What you need to do:
Exclude the pictures and repeat all of the data exactly.

[Saved data entries]
_ _ _ _
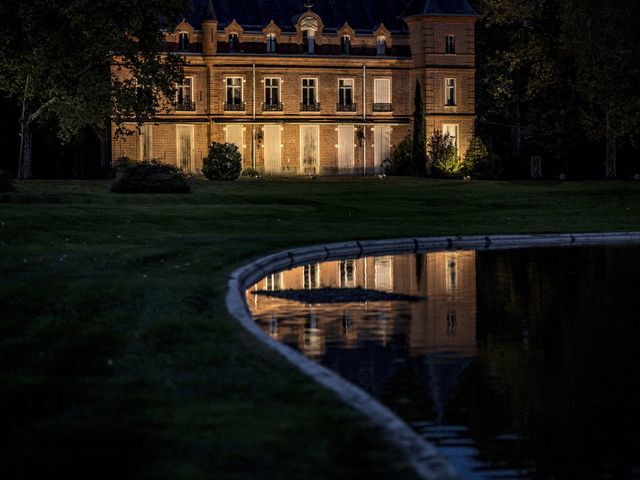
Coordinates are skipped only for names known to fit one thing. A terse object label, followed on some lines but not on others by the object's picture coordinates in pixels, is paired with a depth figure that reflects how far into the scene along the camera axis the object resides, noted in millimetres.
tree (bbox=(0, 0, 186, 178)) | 51312
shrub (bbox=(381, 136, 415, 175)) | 76688
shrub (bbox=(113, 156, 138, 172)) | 71112
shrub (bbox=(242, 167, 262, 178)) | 73000
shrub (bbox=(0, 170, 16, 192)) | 44500
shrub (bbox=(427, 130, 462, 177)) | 73500
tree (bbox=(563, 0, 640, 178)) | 60531
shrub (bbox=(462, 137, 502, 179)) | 72500
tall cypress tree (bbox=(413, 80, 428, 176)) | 76062
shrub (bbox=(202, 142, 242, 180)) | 64562
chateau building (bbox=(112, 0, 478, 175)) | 75625
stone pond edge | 9062
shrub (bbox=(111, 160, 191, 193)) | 48281
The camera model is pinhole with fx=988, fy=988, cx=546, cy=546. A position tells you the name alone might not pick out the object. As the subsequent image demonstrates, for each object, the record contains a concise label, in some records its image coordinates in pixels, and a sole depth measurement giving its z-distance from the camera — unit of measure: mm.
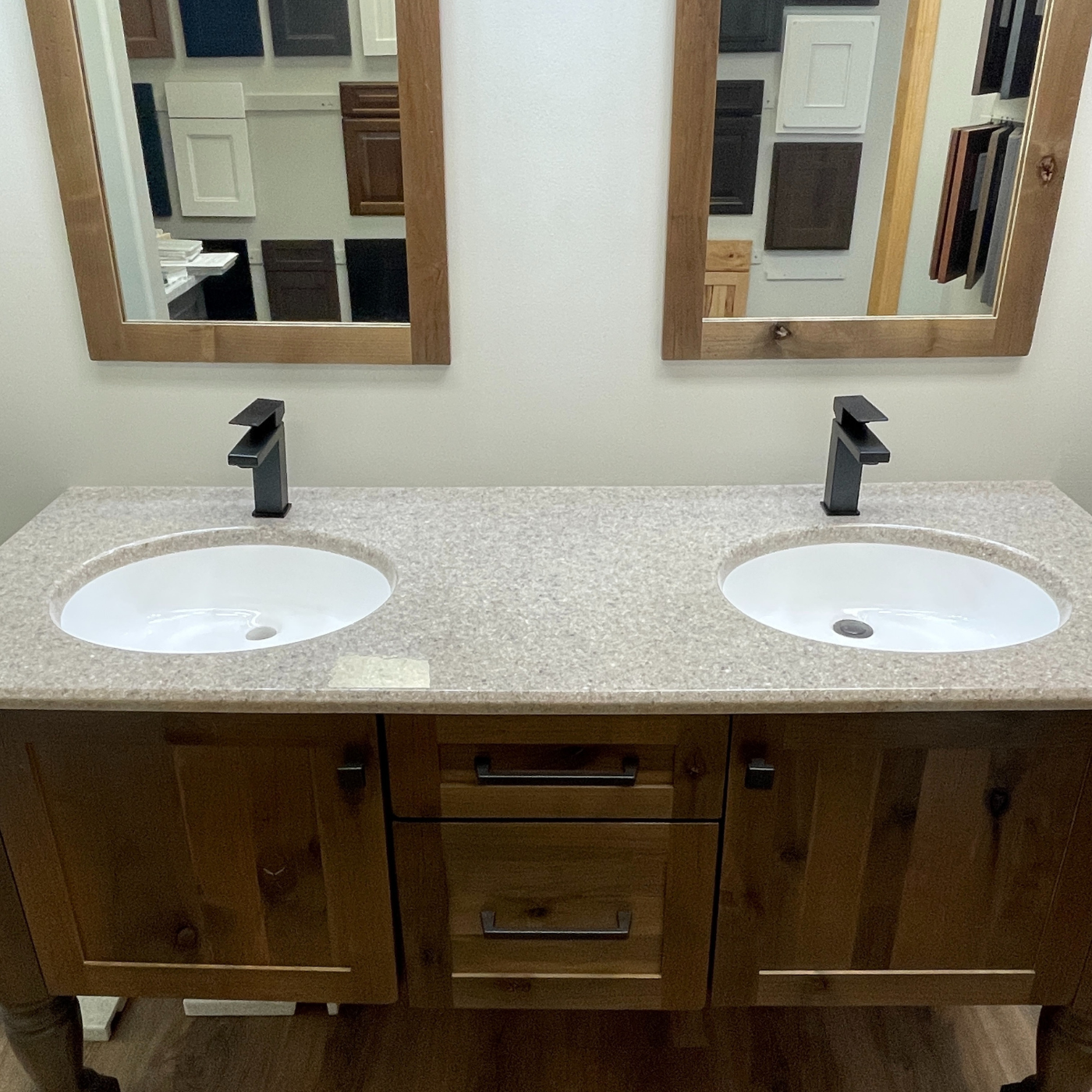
_ _ _ _
Result of the exercise:
Coordinates are skipped only for names known to fit one thing. A terse object label, followed on some lines but not on others by the object's picture coordinates in pixels, is paired with a depth figure that reflects how far into the scene along the camera axis the object resides, noted in millimetres.
tree (bbox=(0, 0, 186, 178)) | 51312
shrub (bbox=(381, 136, 415, 175)) | 76688
shrub (bbox=(113, 156, 138, 172)) | 71112
shrub (bbox=(242, 167, 262, 178)) | 73000
shrub (bbox=(0, 170, 16, 192)) | 44500
shrub (bbox=(427, 130, 462, 177)) | 73500
tree (bbox=(563, 0, 640, 178)) | 60531
shrub (bbox=(462, 137, 502, 179)) | 72500
tall cypress tree (bbox=(413, 80, 428, 176)) | 76062
shrub (bbox=(202, 142, 242, 180)) | 64562
chateau building (bbox=(112, 0, 478, 175)) | 75625
stone pond edge | 9062
shrub (bbox=(111, 160, 191, 193)) | 48281
The camera model is pinhole with fx=988, fy=988, cx=546, cy=546. A position tells you the name alone might not pick out the object. As the subsequent image demonstrates, for each object, the record contains a concise label, in some records its image coordinates in pixels, and a sole depth measurement giving its z-distance from the camera — unit of measure: mm.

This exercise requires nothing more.